##Aurum: Data Discovery at Scale
Aurum consists of three layers that can be run independently. L1 is the data discovery profiler. Its purpose is to read raw data from CSV files or databases and create profiles---concise representations of the information---that are stored in a configured store (elasticsearch for the time being). L2 reads the profiles from the store and creates a model that represents the relationships between them. This model is then used by L3, the discovery API, to answer queries posed by users.
Next there is a brief WiP description of how to build, configure and deploy the three layers.
###Deploying L1
The profiler is built in Java (you can find it under /ddprofiler) and is meant to be deployed standalone. The input to L1 are data sources to analyze, the output is stored in a store. Elasticsearch is the store supported at the moment. Next, you can find instructions to build and deploy L1 as well as to install and configure Elasticsearch.
####Building L1
Just go to 'ddprofiler' (visible from the project root) and do:
$> ./gradlew clean fatJar
Note that the gradle wrapper (gradlew) does not require you to install any software; it will handle the entire build process without help.
After that command, L1 is built into a single jar file that you can find in ddprofiler/build/libs/ddprofiler.jar
####Deploying Elasticsearch (tested with 2.3.3)

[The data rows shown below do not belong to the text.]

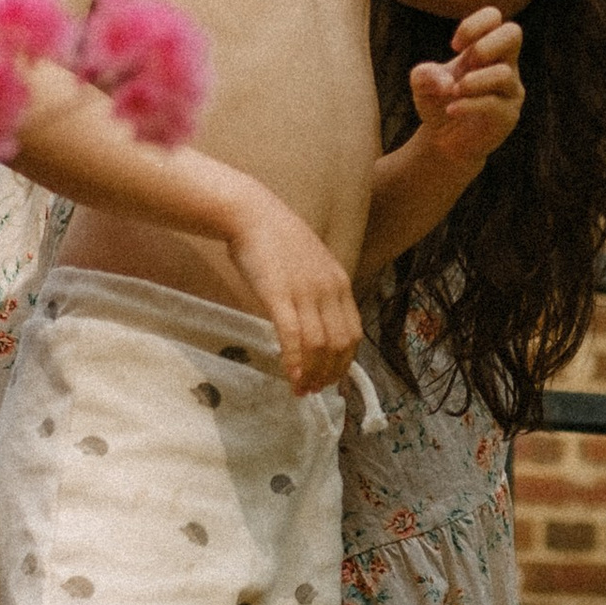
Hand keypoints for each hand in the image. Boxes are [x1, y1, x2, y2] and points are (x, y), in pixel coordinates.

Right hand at [222, 182, 360, 395]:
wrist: (251, 214)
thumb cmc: (276, 239)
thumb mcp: (313, 264)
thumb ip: (321, 290)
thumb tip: (319, 321)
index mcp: (341, 283)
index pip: (354, 333)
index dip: (344, 362)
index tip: (331, 378)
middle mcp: (329, 290)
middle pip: (339, 344)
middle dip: (329, 374)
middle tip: (314, 390)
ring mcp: (306, 293)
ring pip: (319, 346)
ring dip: (311, 374)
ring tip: (301, 389)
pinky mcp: (279, 296)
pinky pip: (293, 337)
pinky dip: (294, 362)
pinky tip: (290, 376)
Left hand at [408, 8, 524, 167]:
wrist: (444, 140)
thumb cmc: (438, 102)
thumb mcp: (422, 83)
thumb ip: (424, 74)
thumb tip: (447, 84)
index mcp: (486, 48)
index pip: (493, 17)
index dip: (473, 25)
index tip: (454, 46)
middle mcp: (504, 65)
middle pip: (513, 32)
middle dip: (486, 44)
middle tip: (467, 62)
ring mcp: (509, 91)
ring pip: (503, 73)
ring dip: (473, 81)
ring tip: (453, 92)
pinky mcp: (507, 116)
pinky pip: (494, 104)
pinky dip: (468, 104)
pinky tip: (451, 109)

Download the software from:
https://www.elastic.co/products/elasticsearch
Uncompress it and then simply run from the root directory:
$> ./bin/elasticsearch
that will start the server in localhost:9200 by default, which is the address you should use to configure L1
####Configuration of L1
L1 can run in online mode, in which it receives commands and data sources to analyze through a REST API, or offline mode, in which you can indicate the folder with data sources to analyze.
For offline mode, this is a typical configuration:
$> java -jar <path_to_ddprofiler.jar> --db.name --execution.mode 1 --sources.folder.path
--db.name is used internally to identify the folder of data
--execution.mode is used to indicate whether L1 will work online (0), offline, reading from files (1) or offline, reading from a DB (2).
--sources.folder.path when execution mode is 1, this option indicates the folder with the files to process (CSV files only for now).
You can consult all configuration parameters by appending --help or <?> as a parameter. In particular you may be interested in changing the default elasticsearch ports (consult --store.http.port and --store.port) in case your installation does not use the default ones.
###Running L2
####Requirements
Requires Python 3 (tested with 3.4.2, 3.5.0 and 3.5.1). Use requirements.txt to install all the dependencies:
$> pip install -r requirements.txt
In a vanilla linux (debian-based) system, the following packages will need to be installed system-wide:
- sudo apt-get install pkg-config libpng-dev libfreetype6-dev (requirement of matplotlib)
- sudo apt-get install libblas-dev liblapack-dev (speeding up linear algebra operations)
- sudo apt-get install lib32ncurses5-dev
Some notes for MAC users:
There have been some problems with uWSGI. One quick workaround is to remove the version contraint explained in the requirements.txt file.
There have been problems when using any other elasticsearch version than 2.3.3.
The core implementation of L2 is the file networkbuildercoordinator.py This file accepts one parameters --opath that expects a path to a folder where you want to store the built model. For example:
$> python networkbuildercoordinatory.py --opath test/testmodel/
Once the model is built, it will be serialized into the provided path.
The file ddapi.py is the core implementation of Aurum's API. One easy way to access it is to deserialize a desired model and constructing an API object with that model. The easiest way to do so is by importing init_system() function from main. Something like:
The last parameter of init_system, reporting, controls whether you want to create a reporting API that gives you access to statistics about the model. Feel free to say yes, but beware that it may take long times when the models are big.